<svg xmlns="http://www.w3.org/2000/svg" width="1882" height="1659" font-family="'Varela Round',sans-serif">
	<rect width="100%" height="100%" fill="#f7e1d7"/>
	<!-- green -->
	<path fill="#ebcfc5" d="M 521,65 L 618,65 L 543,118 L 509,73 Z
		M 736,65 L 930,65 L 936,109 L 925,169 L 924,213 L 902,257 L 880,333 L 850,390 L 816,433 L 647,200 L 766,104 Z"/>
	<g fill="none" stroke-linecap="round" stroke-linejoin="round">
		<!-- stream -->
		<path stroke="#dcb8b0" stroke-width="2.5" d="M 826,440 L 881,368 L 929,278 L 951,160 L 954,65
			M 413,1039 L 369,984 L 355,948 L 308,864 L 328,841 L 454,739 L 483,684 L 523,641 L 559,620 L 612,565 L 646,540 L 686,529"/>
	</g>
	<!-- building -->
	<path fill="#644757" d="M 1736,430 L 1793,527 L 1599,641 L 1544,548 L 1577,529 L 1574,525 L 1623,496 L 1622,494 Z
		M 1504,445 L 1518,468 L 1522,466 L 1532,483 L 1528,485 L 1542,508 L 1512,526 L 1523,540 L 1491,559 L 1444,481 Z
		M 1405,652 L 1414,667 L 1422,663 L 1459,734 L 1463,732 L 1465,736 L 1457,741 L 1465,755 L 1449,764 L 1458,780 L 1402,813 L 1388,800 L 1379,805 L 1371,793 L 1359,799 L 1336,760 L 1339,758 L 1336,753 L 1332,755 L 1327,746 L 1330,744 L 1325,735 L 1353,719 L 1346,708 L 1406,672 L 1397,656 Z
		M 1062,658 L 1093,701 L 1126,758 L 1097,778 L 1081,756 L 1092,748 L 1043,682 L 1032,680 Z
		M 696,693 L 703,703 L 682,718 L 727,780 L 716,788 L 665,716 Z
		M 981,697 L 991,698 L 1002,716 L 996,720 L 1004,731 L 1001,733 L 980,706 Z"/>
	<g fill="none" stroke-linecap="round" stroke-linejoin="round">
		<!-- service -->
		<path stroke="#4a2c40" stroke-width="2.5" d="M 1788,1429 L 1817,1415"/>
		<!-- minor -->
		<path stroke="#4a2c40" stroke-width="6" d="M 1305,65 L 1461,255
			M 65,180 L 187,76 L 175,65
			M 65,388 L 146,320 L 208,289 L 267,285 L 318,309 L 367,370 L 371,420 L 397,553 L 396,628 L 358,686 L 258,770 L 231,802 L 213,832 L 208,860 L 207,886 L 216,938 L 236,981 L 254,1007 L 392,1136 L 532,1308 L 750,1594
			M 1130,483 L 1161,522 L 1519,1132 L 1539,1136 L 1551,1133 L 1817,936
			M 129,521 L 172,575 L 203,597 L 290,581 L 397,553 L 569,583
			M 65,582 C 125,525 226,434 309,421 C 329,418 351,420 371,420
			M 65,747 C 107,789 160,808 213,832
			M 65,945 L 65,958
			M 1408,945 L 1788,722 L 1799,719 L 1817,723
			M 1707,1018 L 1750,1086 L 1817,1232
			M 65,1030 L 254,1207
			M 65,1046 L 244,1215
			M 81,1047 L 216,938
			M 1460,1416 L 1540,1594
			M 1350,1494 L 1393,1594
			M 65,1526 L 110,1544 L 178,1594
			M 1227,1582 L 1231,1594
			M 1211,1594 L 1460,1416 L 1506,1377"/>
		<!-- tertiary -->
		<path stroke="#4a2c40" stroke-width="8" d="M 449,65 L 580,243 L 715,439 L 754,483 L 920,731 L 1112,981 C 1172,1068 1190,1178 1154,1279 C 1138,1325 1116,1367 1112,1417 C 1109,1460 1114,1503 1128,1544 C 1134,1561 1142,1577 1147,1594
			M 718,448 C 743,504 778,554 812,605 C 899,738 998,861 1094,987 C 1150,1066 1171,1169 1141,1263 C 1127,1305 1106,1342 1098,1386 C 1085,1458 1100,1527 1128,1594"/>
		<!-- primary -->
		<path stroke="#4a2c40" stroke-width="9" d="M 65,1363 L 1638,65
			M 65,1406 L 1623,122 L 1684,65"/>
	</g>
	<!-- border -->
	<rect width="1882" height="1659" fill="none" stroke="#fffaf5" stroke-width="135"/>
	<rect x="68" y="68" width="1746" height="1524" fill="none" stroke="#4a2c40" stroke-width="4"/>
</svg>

— Task brief —
The required answer is every line of the data, duplicated exactly.

— Task output —
<svg xmlns="http://www.w3.org/2000/svg" width="1882" height="1659" font-family="'Varela Round',sans-serif">
	<rect width="100%" height="100%" fill="#f7e1d7"/>
	<!-- green -->
	<path fill="#ebcfc5" d="M 521,65 L 618,65 L 543,118 L 509,73 Z
		M 736,65 L 930,65 L 936,109 L 925,169 L 924,213 L 902,257 L 880,333 L 850,390 L 816,433 L 647,200 L 766,104 Z"/>
	<g fill="none" stroke-linecap="round" stroke-linejoin="round">
		<!-- stream -->
		<path stroke="#dcb8b0" stroke-width="2.5" d="M 826,440 L 881,368 L 929,278 L 951,160 L 954,65
			M 413,1039 L 369,984 L 355,948 L 308,864 L 328,841 L 454,739 L 483,684 L 523,641 L 559,620 L 612,565 L 646,540 L 686,529"/>
	</g>
	<!-- building -->
	<path fill="#644757" d="M 1736,430 L 1793,527 L 1599,641 L 1544,548 L 1577,529 L 1574,525 L 1623,496 L 1622,494 Z
		M 1504,445 L 1518,468 L 1522,466 L 1532,483 L 1528,485 L 1542,508 L 1512,526 L 1523,540 L 1491,559 L 1444,481 Z
		M 1405,652 L 1414,667 L 1422,663 L 1459,734 L 1463,732 L 1465,736 L 1457,741 L 1465,755 L 1449,764 L 1458,780 L 1402,813 L 1388,800 L 1379,805 L 1371,793 L 1359,799 L 1336,760 L 1339,758 L 1336,753 L 1332,755 L 1327,746 L 1330,744 L 1325,735 L 1353,719 L 1346,708 L 1406,672 L 1397,656 Z
		M 1062,658 L 1093,701 L 1126,758 L 1097,778 L 1081,756 L 1092,748 L 1043,682 L 1032,680 Z
		M 696,693 L 703,703 L 682,718 L 727,780 L 716,788 L 665,716 Z
		M 981,697 L 991,698 L 1002,716 L 996,720 L 1004,731 L 1001,733 L 980,706 Z"/>
	<g fill="none" stroke-linecap="round" stroke-linejoin="round">
		<!-- service -->
		<path stroke="#4a2c40" stroke-width="2.5" d="M 1788,1429 L 1817,1415"/>
		<!-- minor -->
		<path stroke="#4a2c40" stroke-width="6" d="M 1305,65 L 1461,255
			M 65,180 L 187,76 L 175,65
			M 65,388 L 146,320 L 208,289 L 267,285 L 318,309 L 367,370 L 371,420 L 397,553 L 396,628 L 358,686 L 258,770 L 231,802 L 213,832 L 208,860 L 207,886 L 216,938 L 236,981 L 254,1007 L 392,1136 L 532,1308 L 750,1594
			M 1130,483 L 1161,522 L 1519,1132 L 1539,1136 L 1551,1133 L 1817,936
			M 129,521 L 172,575 L 203,597 L 290,581 L 397,553 L 569,583
			M 65,582 C 125,525 226,434 309,421 C 329,418 351,420 371,420
			M 65,747 C 107,789 160,808 213,832
			M 65,945 L 65,958
			M 1408,945 L 1788,722 L 1799,719 L 1817,723
			M 1707,1018 L 1750,1086 L 1817,1232
			M 65,1030 L 254,1207
			M 65,1046 L 244,1215
			M 81,1047 L 216,938
			M 1460,1416 L 1540,1594
			M 1350,1494 L 1393,1594
			M 65,1526 L 110,1544 L 178,1594
			M 1227,1582 L 1231,1594
			M 1211,1594 L 1460,1416 L 1506,1377"/>
		<!-- tertiary -->
		<path stroke="#4a2c40" stroke-width="8" d="M 449,65 L 580,243 L 715,439 L 754,483 L 920,731 L 1112,981 C 1172,1068 1190,1178 1154,1279 C 1138,1325 1116,1367 1112,1417 C 1109,1460 1114,1503 1128,1544 C 1134,1561 1142,1577 1147,1594
			M 718,448 C 743,504 778,554 812,605 C 899,738 998,861 1094,987 C 1150,1066 1171,1169 1141,1263 C 1127,1305 1106,1342 1098,1386 C 1085,1458 1100,1527 1128,1594"/>
		<!-- primary -->
		<path stroke="#4a2c40" stroke-width="9" d="M 65,1363 L 1638,65
			M 65,1406 L 1623,122 L 1684,65"/>
	</g>
	<!-- border -->
	<rect width="1882" height="1659" fill="none" stroke="#fffaf5" stroke-width="135"/>
	<rect x="68" y="68" width="1746" height="1524" fill="none" stroke="#4a2c40" stroke-width="4"/>
</svg>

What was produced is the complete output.